Digitaler Nachlass in der Schweiz: Was passiert mit Ihren Daten nach dem Tod?
E-Mail-Konten, Social-Media-Profile, Cloud-Speicher, Online-Banking, Abonnements — unser digitales Leben umfasst heute Dutzende, manchmal Hunderte von Konten. Doch was geschieht mit all diesen Daten, wenn ein Mensch stirbt? In der Schweiz ist der digitale Nachlass ein Thema, das viele Menschen zu spät bedenken. Dieser Ratgeber zeigt Ihnen, welche rechtlichen Grundlagen gelten, wie Sie vorsorgen können und was Hinterbliebene konkret tun können.
Was gehört zum digitalen Nachlass?
Der digitale Nachlass umfasst alle digitalen Vermögenswerte und Daten einer verstorbenen Person. Dazu gehören unter anderem:
- E-Mail-Konten (Gmail, Outlook, ProtonMail usw.)

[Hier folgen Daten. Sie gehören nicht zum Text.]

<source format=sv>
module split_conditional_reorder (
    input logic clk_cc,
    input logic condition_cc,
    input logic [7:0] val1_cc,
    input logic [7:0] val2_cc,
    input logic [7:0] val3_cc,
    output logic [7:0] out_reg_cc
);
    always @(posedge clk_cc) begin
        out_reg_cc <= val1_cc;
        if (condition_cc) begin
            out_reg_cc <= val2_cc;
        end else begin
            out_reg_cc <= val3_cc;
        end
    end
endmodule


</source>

- Social-Media-Profile (Facebook, Instagram, LinkedIn, X/Twitter)
- Cloud-Speicher (Google Drive, iCloud, Dropbox)
- Online-Banking und Kryptowallets
- Abonnements und Verträge (Streaming-Dienste, SaaS-Tools, Mobilfunkverträge)
- Einträge bei Datenbrokern (Moneyhouse, search.ch, local.ch, Gelbe Seiten)

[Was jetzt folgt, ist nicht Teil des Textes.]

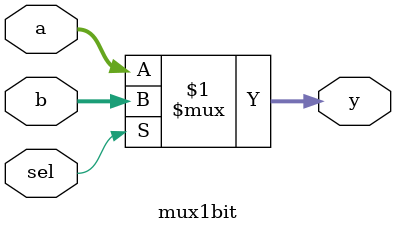
<source format=sv>
module mux1bit (
    input  logic [31:0] a,      // Input 1
    input  logic [31:0] b,      // Input 2
    input  logic sel,           // Select signal
    output logic [31:0] y       // Output
);

    // Multiplexer logic
    assign y = sel ? b : a;

endmodule
</source>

- Fotos, Videos und Dokumente auf lokalen und vernetzten Geräten
- Digitale Käufe (E-Books, Apps, Musik, Filme)
Gerade Einträge bei Datenbrokern werden häufig übersehen. Diese Daten bleiben oft jahrelang online — auch nach dem Tod.
Rechtliche Grundlagen in der Schweiz
Erbrecht: ZGB Art. 560 ff.
In der Schweiz geht das Vermögen einer verstorbenen Person mit dem Tod von Gesetzes wegen auf die Erben über (Universalsukzession, ZGB Art. 560). Das schliesst grundsätzlich auch digitale Vermögenswerte ein: Vertragsverhältnisse, Guthaben und gespeicherte Daten gehen auf die Erbengemeinschaft über.

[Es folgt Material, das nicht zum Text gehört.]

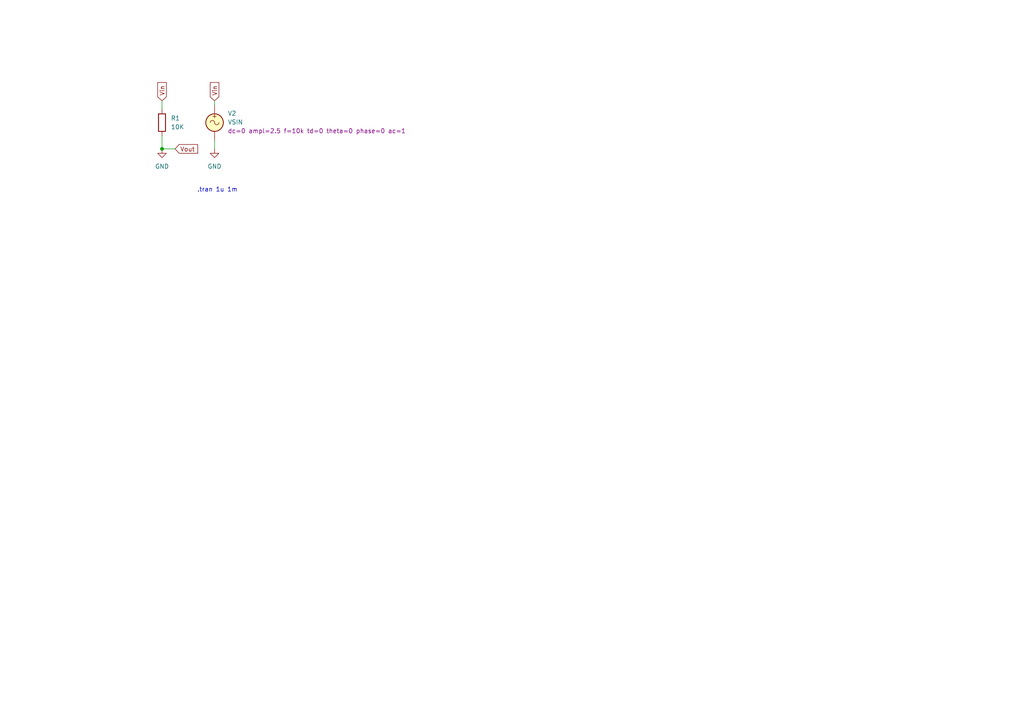
<source format=kicad_sch>
(kicad_sch
	(version 20231120)
	(generator "eeschema")
	(generator_version "8.0")
	(uuid "ba445e64-d57b-4e36-b133-06dfaf55dce1")
	(paper "A4")
	
	(junction
		(at 46.99 43.18)
		(diameter 0)
		(color 0 0 0 0)
		(uuid "eea57bd9-7f57-4528-a82e-8d798f85cce6")
	)
	(wire
		(pts
			(xy 62.23 30.48) (xy 62.23 29.21)
		)
		(stroke
			(width 0)
			(type default)
		)
		(uuid "14206208-4dbc-4b91-9559-b1c877504440")
	)
	(wire
		(pts
			(xy 62.23 43.18) (xy 62.23 40.64)
		)
		(stroke
			(width 0)
			(type default)
		)
		(uuid "1f8934d5-f863-4edb-b725-a98a3929ec5f")
	)
	(wire
		(pts
			(xy 46.99 29.21) (xy 46.99 31.75)
		)
		(stroke
			(width 0)
			(type default)
		)
		(uuid "56aab3c9-17e0-425f-8c91-a91946d86ffd")
	)
	(wire
		(pts
			(xy 46.99 39.37) (xy 46.99 43.18)
		)
		(stroke
			(width 0)
			(type default)
		)
		(uuid "d9e5c860-9181-464b-acf5-b374efecb569")
	)
	(wire
		(pts
			(xy 46.99 43.18) (xy 50.8 43.18)
		)
		(stroke
			(width 0)
			(type default)
		)
		(uuid "fde98ce0-5d0d-4c18-8573-d925c924894c")
	)
	(text ".tran 1u 1m"
		(exclude_from_sim no)
		(at 57.15 55.88 0)
		(effects
			(font
				(size 1.27 1.27)
			)
			(justify left bottom)
		)
		(uuid "64f11322-7b9e-4264-93ee-8b0d9d12a044")
	)
	(global_label "Vout"
		(shape input)
		(at 50.8 43.18 0)
		(fields_autoplaced yes)
		(effects
			(font
				(size 1.27 1.27)
			)
			(justify left)
		)
		(uuid "5b60bb3a-517e-4c70-b69e-9954a0904185")
		(property "Intersheetrefs" "${INTERSHEET_REFS}"
			(at 57.8975 43.18 0)
			(effects
				(font
					(size 1.27 1.27)
				)
				(justify left)
				(hide yes)
			)
		)
	)
	(global_label "Vin"
		(shape input)
		(at 46.99 29.21 90)
		(fields_autoplaced yes)
		(effects
			(font
				(size 1.27 1.27)
			)
			(justify left)
		)
		(uuid "6237aeeb-3fe5-4f4e-ba78-1f5a205e2b27")
		(property "Intersheetrefs" "${INTERSHEET_REFS}"
			(at 46.99 23.3824 90)
			(effects
				(font
					(size 1.27 1.27)
				)
				(justify left)
				(hide yes)
			)
		)
	)
	(global_label "Vin"
		(shape input)
		(at 62.23 29.21 90)
		(fields_autoplaced yes)
		(effects
			(font
				(size 1.27 1.27)
			)
			(justify left)
		)
		(uuid "ff4cb79c-7722-41a5-9dc2-bfed1488c28a")
		(property "Intersheetrefs" "${INTERSHEET_REFS}"
			(at 62.23 23.3824 90)
			(effects
				(font
					(size 1.27 1.27)
				)
				(justify left)
				(hide yes)
			)
		)
	)
	(symbol
		(lib_id "power:GND")
		(at 62.23 43.18 0)
		(unit 1)
		(exclude_from_sim no)
		(in_bom yes)
		(on_board yes)
		(dnp no)
		(fields_autoplaced yes)
		(uuid "319bfd08-a1d2-4690-95ef-75aeb58be513")
		(property "Reference" "#PWR02"
			(at 62.23 49.53 0)
			(effects
				(font
					(size 1.27 1.27)
				)
				(hide yes)
			)
		)
		(property "Value" "GND"
			(at 62.23 48.26 0)
			(effects
				(font
					(size 1.27 1.27)
				)
			)
		)
		(property "Footprint" ""
			(at 62.23 43.18 0)
			(effects
				(font
					(size 1.27 1.27)
				)
				(hide yes)
			)
		)
		(property "Datasheet" ""
			(at 62.23 43.18 0)
			(effects
				(font
					(size 1.27 1.27)
				)
				(hide yes)
			)
		)
		(property "Description" ""
			(at 62.23 43.18 0)
			(effects
				(font
					(size 1.27 1.27)
				)
				(hide yes)
			)
		)
		(pin "1"
			(uuid "e5f4bda6-9f08-4fcf-b196-7538545a9339")
		)
		(instances
			(project "SimplePassiveAttenutator"
				(path "/ba445e64-d57b-4e36-b133-06dfaf55dce1"
					(reference "#PWR02")
					(unit 1)
				)
			)
		)
	)
	(symbol
		(lib_id "power:GND")
		(at 46.99 43.18 0)
		(unit 1)
		(exclude_from_sim no)
		(in_bom yes)
		(on_board yes)
		(dnp no)
		(fields_autoplaced yes)
		(uuid "39ea9d63-8322-449a-ba78-23fa428e78e2")
		(property "Reference" "#PWR01"
			(at 46.99 49.53 0)
			(effects
				(font
					(size 1.27 1.27)
				)
				(hide yes)
			)
		)
		(property "Value" "GND"
			(at 46.99 48.26 0)
			(effects
				(font
					(size 1.27 1.27)
				)
			)
		)
		(property "Footprint" ""
			(at 46.99 43.18 0)
			(effects
				(font
					(size 1.27 1.27)
				)
				(hide yes)
			)
		)
		(property "Datasheet" ""
			(at 46.99 43.18 0)
			(effects
				(font
					(size 1.27 1.27)
				)
				(hide yes)
			)
		)
		(property "Description" ""
			(at 46.99 43.18 0)
			(effects
				(font
					(size 1.27 1.27)
				)
				(hide yes)
			)
		)
		(pin "1"
			(uuid "5f91e8f4-8e29-4c41-9e3a-631c7f9e5bdb")
		)
		(instances
			(project "SimplePassiveAttenutator"
				(path "/ba445e64-d57b-4e36-b133-06dfaf55dce1"
					(reference "#PWR01")
					(unit 1)
				)
			)
		)
	)
	(symbol
		(lib_id "Device:R")
		(at 46.99 35.56 180)
		(unit 1)
		(exclude_from_sim no)
		(in_bom yes)
		(on_board yes)
		(dnp no)
		(fields_autoplaced yes)
		(uuid "4930f946-b3d3-47ae-8097-b40a8cbd06ec")
		(property "Reference" "R1"
			(at 49.53 34.2899 0)
			(effects
				(font
					(size 1.27 1.27)
				)
				(justify right)
			)
		)
		(property "Value" "10K"
			(at 49.53 36.8299 0)
			(effects
				(font
					(size 1.27 1.27)
				)
				(justify right)
			)
		)
		(property "Footprint" ""
			(at 48.768 35.56 90)
			(effects
				(font
					(size 1.27 1.27)
				)
				(hide yes)
			)
		)
		(property "Datasheet" "~"
			(at 46.99 35.56 0)
			(effects
				(font
					(size 1.27 1.27)
				)
				(hide yes)
			)
		)
		(property "Description" ""
			(at 46.99 35.56 0)
			(effects
				(font
					(size 1.27 1.27)
				)
				(hide yes)
			)
		)
		(property "Sim.Device" "R"
			(at 46.99 35.56 0)
			(effects
				(font
					(size 1.27 1.27)
				)
				(hide yes)
			)
		)
		(property "Sim.Pins" "1=+ 2=-"
			(at 46.99 35.56 0)
			(effects
				(font
					(size 1.27 1.27)
				)
				(hide yes)
			)
		)
		(pin "1"
			(uuid "1ab87491-5181-44ba-8030-710c32cec258")
		)
		(pin "2"
			(uuid "ff1cef8d-5ca4-438c-872c-288ec960e3c1")
		)
		(instances
			(project "SimplePassiveAttenutator"
				(path "/ba445e64-d57b-4e36-b133-06dfaf55dce1"
					(reference "R1")
					(unit 1)
				)
			)
		)
	)
	(symbol
		(lib_id "Simulation_SPICE:VSIN")
		(at 62.23 35.56 0)
		(unit 1)
		(exclude_from_sim no)
		(in_bom yes)
		(on_board yes)
		(dnp no)
		(fields_autoplaced yes)
		(uuid "b62009ea-e216-42ca-b64d-90698a9ff6f0")
		(property "Reference" "V2"
			(at 66.04 32.8902 0)
			(effects
				(font
					(size 1.27 1.27)
				)
				(justify left)
			)
		)
		(property "Value" "VSIN"
			(at 66.04 35.4302 0)
			(effects
				(font
					(size 1.27 1.27)
				)
				(justify left)
			)
		)
		(property "Footprint" ""
			(at 62.23 35.56 0)
			(effects
				(font
					(size 1.27 1.27)
				)
				(hide yes)
			)
		)
		(property "Datasheet" "~"
			(at 62.23 35.56 0)
			(effects
				(font
					(size 1.27 1.27)
				)
				(hide yes)
			)
		)
		(property "Description" ""
			(at 62.23 35.56 0)
			(effects
				(font
					(size 1.27 1.27)
				)
				(hide yes)
			)
		)
		(property "Sim.Pins" "1=+ 2=-"
			(at 62.23 35.56 0)
			(effects
				(font
					(size 1.27 1.27)
				)
				(hide yes)
			)
		)
		(property "Sim.Params" "dc=0 ampl=2.5 f=10k td=0 theta=0 phase=0 ac=1"
			(at 66.04 37.9702 0)
			(effects
				(font
					(size 1.27 1.27)
				)
				(justify left)
			)
		)
		(property "Sim.Type" "SIN"
			(at 62.23 35.56 0)
			(effects
				(font
					(size 1.27 1.27)
				)
				(hide yes)
			)
		)
		(property "Sim.Device" "V"
			(at 62.23 35.56 0)
			(effects
				(font
					(size 1.27 1.27)
				)
				(justify left)
				(hide yes)
			)
		)
		(pin "1"
			(uuid "5416b748-7256-444a-a2e5-3878e5840ba2")
		)
		(pin "2"
			(uuid "f6f1b985-c8d9-4fdc-a2ff-89d624632d23")
		)
		(instances
			(project "SimplePassiveAttenutator"
				(path "/ba445e64-d57b-4e36-b133-06dfaf55dce1"
					(reference "V2")
					(unit 1)
				)
			)
		)
	)
	(sheet_instances
		(path "/"
			(page "1")
		)
	)
)
</source>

Allerdings gibt es eine wichtige Einschränkung: Die AGB vieler Plattformen regeln den Zugang zu Konten Verstorbener individuell. Facebook bietet beispielsweise einen «Gedenkzustand», Google ermöglicht über den Kontoinaktivität-Manager eine Weitergabe — andere Dienste verweigern Hinterbliebenen den Zugriff gänzlich.
Persönlichkeitsrecht erlischt mit dem Tod
Mit dem Tod erlischt die Rechtsfähigkeit (ZGB Art. 31 Abs. 1) und damit auch der Persönlichkeitsschutz. Das bedeutet: Die verstorbene Person selbst hat keine Datenschutzrechte mehr. Das neue Datenschutzgesetz (nDSG), das seit dem 1. September 2023 in Kraft ist, schützt ausschliesslich lebende natürliche Personen.
Was heisst das für das nDSG?
Da das nDSG nach dem Tod nicht mehr greift, können Hinterbliebene sich nicht direkt auf das Datenschutzgesetz berufen. Stattdessen stehen ihnen andere Wege offen:
- Erbrecht: Als Rechtsnachfolger können Erben vertragliche Ansprüche geltend machen.
- Eigene Datenschutzrechte: Wenn die Daten des Verstorbenen auch Daten der Erben enthalten (z. B. gemeinsame Fotos, Adressen), können diese gestützt auf ihre eigenen nDSG-Rechte handeln.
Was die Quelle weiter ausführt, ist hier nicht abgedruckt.